What you will do
Please repeat the physician payment text word for word, from "A consortium of" to "for primary care.".

Text under study
A consortium of 14 associations representing surgical specialists wrote to MedPac and members of Congress expressing "strong opposition" to the recommendation. The problem, from the surgeons' perspective, is that the advisory group suggested a "budget neutral" payment adjustment, which would require cuts from other specialties to fund the increase for primary care.
This budget neutrality requirement is at the heart of the subspecialty payment disparities that I touched on last week. The physician payment system is often likened to a pie—there are only so many ways it can be divided, so to offer one specialty a bigger piece, CMS must give other specialties a smaller one. Years of competing with each other for a bigger piece of pie has created some pretty significant rifts between primary care and specialists.
William C. Thornbury, Jr., MD, medical director of Medical Associates of Southern Kentucky made the case for primary care in an e-mail I received this week, and he didn't mince words in placing the blame on specialty physicians. "The irony of it all is that though they are paid the least, primary care physicians and general surgeons are the most gifted and most intelligent physicians in the system. However, specialists, which have markedly easier, finely defined roles, are banded together to support their own efforts at the expense of the system that cares for us all."

Given material

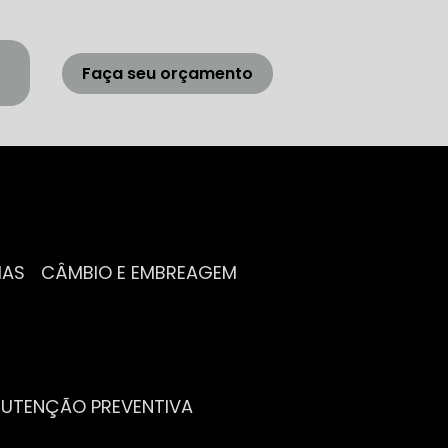
Faça seu orçamento
IAS
CÂMBIO E EMBREAGEM
NUTENÇÃO PREVENTIVA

Task answer
A consortium of 14 associations representing surgical specialists wrote to MedPac and members of Congress expressing "strong opposition" to the recommendation. The problem, from the surgeons' perspective, is that the advisory group suggested a "budget neutral" payment adjustment, which would require cuts from other specialties to fund the increase for primary care.